Ao contrário do que aconteceu no início da guerra, quando as autoridades apelaram à população para consumir menos energia não só para combater as alterações climáticas mas também para contrariar a dependência energética, Borrell argumenta agora que «a solução não virá da utilização de menos energia».

«Talvez para nós, que utilizamos muita energia. Mas em África, há 600 milhões de pessoas que nunca viram uma lâmpada eléctrica, que não sabem o que é a electricidade e 40% da humanidade nunca utilizou a Internet», disse Borrell, que desculpa estes países por não poderem ter alternativas aos combustíveis fósseis devido à falta de infra-estruturas e financiamento para as energias renováveis.

«Se queremos que as pessoas aumentem o seu bem-estar, temos de gastar muito mais energia. A questão é de onde virá esta energia», perguntou Borrell.

CHINA, O OUTRO GRANDE DESAFIO A outra grande questão no discurso de Borrell foi o desafio que a China coloca ao Ocidente, uma vez que o gigante asiático se tornou um dos principais parceiros comerciais em áreas que até há algumas décadas lhe eram estranhas, e o principal concorrente tecnológico, por exemplo, dos Estados Unidos, que usa argumentos de «política de segurança nacional» para proibir as suas empresas de negociar com empresas chinesas.

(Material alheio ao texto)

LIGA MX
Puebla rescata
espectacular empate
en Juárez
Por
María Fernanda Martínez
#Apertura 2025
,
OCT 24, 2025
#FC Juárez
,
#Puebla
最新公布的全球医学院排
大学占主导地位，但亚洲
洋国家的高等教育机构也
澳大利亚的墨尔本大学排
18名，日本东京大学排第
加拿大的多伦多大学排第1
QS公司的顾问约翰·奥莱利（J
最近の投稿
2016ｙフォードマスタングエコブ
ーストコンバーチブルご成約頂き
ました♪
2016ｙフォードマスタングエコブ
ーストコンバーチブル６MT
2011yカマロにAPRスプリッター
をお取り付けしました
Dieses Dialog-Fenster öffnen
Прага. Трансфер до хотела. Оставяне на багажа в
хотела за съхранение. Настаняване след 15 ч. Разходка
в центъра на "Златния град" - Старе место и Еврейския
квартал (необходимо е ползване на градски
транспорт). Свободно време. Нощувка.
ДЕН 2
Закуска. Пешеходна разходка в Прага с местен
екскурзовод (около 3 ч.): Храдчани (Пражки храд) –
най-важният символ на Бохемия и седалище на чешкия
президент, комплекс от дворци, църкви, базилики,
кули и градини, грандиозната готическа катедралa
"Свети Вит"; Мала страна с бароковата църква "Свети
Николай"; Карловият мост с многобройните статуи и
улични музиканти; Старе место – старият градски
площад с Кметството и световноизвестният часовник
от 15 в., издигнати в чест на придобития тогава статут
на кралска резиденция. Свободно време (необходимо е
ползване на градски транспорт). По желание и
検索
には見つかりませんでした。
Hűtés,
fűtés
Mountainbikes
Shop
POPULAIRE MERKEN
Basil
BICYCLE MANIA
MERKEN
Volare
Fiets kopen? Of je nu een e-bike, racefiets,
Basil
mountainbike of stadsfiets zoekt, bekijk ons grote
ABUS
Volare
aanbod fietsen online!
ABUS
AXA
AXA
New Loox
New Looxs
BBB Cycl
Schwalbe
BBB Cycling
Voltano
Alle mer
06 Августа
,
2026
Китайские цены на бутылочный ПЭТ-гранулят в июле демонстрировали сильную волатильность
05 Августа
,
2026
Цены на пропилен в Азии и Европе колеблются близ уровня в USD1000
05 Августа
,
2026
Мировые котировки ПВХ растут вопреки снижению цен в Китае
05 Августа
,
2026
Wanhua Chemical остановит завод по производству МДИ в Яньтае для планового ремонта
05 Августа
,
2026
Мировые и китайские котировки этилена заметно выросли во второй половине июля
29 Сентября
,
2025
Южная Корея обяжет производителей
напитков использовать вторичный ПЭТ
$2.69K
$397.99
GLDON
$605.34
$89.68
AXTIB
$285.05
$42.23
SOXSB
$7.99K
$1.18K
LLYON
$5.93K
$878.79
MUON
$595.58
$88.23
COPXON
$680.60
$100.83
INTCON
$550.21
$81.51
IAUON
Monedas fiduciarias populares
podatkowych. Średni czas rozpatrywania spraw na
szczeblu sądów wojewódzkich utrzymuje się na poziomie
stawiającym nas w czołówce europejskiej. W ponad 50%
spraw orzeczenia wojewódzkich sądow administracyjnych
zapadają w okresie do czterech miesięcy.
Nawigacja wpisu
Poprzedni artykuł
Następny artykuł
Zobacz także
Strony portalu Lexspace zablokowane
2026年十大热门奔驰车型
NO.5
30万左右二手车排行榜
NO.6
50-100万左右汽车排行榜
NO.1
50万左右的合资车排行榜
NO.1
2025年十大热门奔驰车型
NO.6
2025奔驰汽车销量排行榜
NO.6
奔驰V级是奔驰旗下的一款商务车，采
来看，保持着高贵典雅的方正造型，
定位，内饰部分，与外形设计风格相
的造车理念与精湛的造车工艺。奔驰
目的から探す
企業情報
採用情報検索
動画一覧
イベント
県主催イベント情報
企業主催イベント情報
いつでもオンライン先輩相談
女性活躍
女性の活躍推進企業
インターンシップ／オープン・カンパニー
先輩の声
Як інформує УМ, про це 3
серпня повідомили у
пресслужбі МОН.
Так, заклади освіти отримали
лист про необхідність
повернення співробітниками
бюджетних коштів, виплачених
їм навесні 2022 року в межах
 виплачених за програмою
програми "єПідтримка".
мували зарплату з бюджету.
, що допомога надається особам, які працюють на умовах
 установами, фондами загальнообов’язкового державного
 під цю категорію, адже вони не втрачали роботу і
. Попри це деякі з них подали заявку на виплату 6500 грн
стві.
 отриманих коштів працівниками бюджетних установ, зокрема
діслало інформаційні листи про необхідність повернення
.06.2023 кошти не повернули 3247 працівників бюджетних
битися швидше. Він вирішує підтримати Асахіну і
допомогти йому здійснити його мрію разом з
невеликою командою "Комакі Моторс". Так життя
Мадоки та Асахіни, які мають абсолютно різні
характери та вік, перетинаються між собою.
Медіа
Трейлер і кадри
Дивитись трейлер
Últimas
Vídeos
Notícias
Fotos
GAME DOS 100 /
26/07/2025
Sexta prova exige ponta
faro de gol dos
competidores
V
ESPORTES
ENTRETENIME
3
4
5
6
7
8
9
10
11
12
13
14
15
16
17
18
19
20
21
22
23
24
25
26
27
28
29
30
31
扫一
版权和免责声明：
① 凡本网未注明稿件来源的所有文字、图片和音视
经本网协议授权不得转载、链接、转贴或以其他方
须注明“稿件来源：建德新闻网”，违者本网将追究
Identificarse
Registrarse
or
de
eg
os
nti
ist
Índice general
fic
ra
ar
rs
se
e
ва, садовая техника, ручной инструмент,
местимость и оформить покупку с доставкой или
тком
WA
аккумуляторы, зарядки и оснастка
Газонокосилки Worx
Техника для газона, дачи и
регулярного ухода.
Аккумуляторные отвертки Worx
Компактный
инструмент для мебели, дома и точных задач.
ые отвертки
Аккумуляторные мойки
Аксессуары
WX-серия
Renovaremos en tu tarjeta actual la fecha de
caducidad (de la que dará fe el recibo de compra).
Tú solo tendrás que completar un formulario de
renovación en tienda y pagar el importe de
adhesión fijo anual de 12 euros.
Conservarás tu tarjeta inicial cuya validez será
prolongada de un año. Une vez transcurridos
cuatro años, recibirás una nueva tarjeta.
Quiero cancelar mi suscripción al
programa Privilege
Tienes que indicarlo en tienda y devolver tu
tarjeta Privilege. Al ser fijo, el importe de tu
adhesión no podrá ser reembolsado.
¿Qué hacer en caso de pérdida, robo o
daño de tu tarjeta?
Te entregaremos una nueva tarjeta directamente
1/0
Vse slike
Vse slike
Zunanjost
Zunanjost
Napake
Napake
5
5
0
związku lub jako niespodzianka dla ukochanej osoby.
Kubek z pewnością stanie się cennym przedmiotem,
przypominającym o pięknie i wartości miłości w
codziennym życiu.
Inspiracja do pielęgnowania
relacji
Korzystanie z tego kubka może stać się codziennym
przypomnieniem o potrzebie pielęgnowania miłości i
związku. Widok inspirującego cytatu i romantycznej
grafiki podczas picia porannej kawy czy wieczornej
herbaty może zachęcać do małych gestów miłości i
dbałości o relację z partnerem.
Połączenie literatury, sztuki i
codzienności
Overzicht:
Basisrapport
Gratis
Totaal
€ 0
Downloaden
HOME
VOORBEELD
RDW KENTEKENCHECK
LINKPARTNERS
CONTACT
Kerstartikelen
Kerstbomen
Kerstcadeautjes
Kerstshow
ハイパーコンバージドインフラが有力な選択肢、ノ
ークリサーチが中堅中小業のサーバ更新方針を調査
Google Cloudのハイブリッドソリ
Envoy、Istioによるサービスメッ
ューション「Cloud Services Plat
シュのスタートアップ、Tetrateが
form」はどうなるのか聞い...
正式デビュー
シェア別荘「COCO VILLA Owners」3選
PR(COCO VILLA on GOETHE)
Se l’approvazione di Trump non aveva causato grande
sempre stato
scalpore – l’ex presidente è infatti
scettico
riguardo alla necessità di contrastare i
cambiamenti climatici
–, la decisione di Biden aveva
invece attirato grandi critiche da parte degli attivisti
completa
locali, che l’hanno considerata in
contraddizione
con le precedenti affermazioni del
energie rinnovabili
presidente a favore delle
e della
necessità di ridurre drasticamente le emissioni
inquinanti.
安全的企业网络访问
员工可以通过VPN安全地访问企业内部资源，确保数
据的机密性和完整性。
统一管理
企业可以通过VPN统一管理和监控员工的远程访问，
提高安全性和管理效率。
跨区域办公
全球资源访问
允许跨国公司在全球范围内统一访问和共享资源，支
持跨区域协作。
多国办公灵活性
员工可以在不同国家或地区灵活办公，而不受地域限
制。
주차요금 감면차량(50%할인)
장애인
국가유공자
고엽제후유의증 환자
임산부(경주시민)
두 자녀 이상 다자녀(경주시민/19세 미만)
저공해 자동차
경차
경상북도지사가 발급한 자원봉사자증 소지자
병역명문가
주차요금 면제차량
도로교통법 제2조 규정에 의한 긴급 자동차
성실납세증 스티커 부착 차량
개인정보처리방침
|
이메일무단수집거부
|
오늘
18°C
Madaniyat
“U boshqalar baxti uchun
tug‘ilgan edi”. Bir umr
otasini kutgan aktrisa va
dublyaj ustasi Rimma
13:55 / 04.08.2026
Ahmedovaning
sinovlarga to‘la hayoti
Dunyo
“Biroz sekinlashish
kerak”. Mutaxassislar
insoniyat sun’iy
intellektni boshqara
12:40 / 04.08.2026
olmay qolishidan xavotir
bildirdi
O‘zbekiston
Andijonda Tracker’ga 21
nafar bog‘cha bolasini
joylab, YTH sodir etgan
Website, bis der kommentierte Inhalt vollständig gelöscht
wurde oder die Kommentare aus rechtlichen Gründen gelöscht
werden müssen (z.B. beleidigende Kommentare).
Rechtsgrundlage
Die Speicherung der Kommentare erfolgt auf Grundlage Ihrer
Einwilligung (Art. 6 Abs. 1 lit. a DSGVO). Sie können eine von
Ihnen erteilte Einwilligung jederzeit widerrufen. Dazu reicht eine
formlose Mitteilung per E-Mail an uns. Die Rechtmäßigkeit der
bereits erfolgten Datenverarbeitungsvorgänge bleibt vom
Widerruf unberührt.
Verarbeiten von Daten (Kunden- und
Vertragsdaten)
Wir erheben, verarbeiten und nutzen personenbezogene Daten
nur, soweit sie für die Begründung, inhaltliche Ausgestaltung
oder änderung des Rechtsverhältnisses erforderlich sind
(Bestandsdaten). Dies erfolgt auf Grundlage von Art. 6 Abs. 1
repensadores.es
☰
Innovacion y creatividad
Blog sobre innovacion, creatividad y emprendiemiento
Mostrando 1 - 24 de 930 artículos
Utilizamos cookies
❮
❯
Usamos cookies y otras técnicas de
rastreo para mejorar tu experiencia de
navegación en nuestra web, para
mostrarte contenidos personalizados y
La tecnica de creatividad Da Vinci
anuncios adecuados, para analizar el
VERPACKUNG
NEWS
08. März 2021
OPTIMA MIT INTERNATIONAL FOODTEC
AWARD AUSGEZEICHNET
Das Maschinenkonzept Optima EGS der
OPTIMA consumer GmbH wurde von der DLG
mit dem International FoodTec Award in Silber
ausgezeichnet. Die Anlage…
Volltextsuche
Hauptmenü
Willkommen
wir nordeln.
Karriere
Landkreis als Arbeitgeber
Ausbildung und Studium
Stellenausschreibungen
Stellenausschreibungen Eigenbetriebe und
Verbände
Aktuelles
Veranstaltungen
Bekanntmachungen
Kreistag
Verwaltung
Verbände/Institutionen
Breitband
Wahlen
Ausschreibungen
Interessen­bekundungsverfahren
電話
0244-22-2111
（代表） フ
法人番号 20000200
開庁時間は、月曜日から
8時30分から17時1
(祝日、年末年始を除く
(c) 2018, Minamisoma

«Os EUA estão a falar de uma década decisiva pela frente, e em dez anos querem evitar que a China se torne o número um em tecnologia. Isto exigirá a aceleração da inovação interna e o aumento dos subsídios», disse Borrell.

No entanto, Borrell salientou que o objectivo não é acabar com a China – «seria impossível de qualquer forma», admitiu – mas «tentar controlar a dependência» que poderia ser arrastada para fora do país asiático.

«A cooperação com a China vai continuar, mas será controlada. E esta é a luta (…) A nossa dependência tecnológica é hoje maior do que a nossa dependência energética da Rússia», reconheceu ele.